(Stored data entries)
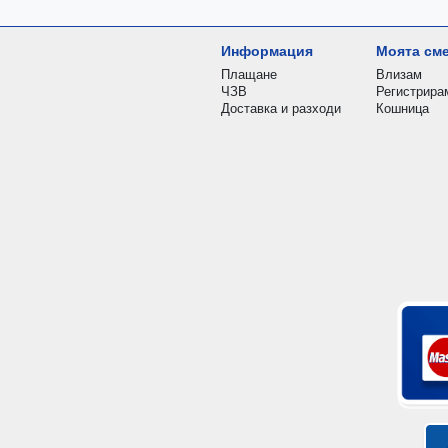
Информация
Моята см
Плащане
Влизам
ЧЗВ
Регистрира
Доставка и разходи
Кошница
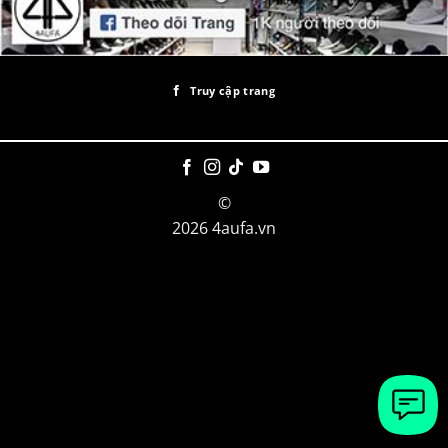
Truy cập trang
©
2026 4aufa.vn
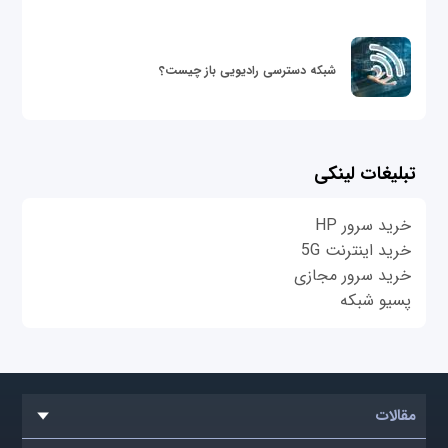
شبکه دسترسی رادیویی باز چیست؟
تبلیغات لینکی
خرید سرور HP
خرید اینترنت 5G
خرید سرور مجازی
پسیو شبکه
مقالات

> **Directions**: Please copy the line that contains "خرید سرور HP" and each line after it through the end of the records, exactly, and no other lines.

> **Answer space**:
خرید سرور HP
خرید اینترنت 5G
خرید سرور مجازی
پسیو شبکه
مقالات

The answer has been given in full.